• Data to use
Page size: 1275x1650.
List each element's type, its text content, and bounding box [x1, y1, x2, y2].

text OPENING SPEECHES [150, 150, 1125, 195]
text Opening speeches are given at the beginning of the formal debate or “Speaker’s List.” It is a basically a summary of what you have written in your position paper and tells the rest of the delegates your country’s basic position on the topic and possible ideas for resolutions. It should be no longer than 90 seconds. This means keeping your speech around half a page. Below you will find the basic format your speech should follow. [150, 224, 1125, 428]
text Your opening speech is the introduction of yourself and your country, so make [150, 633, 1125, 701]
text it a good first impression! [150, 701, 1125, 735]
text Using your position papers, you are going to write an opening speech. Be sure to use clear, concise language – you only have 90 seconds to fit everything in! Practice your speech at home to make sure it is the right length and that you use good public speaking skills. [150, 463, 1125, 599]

• What to do
All records are to be retyped exactly. None may be omitted.

• Task result
Page size: 1275x1650.
List each element's type, its text content, and bounding box [x1, y1, x2, y2].

text OPENING SPEECHES [150, 150, 1125, 195]
text Opening speeches are given at the beginning of the formal debate or “Speaker’s List.” It is a basically a summary of what you have written in your position paper and tells the rest of the delegates your country’s basic position on the topic and possible ideas for resolutions. It should be no longer than 90 seconds. This means keeping your speech around half a page. Below you will find the basic format your speech should follow. [150, 224, 1125, 428]
text Your opening speech is the introduction of yourself and your country, so make [150, 633, 1125, 701]
text it a good first impression! [150, 701, 1125, 735]
text Using your position papers, you are going to write an opening speech. Be sure to use clear, concise language – you only have 90 seconds to fit everything in! Practice your speech at home to make sure it is the right length and that you use good public speaking skills. [150, 463, 1125, 599]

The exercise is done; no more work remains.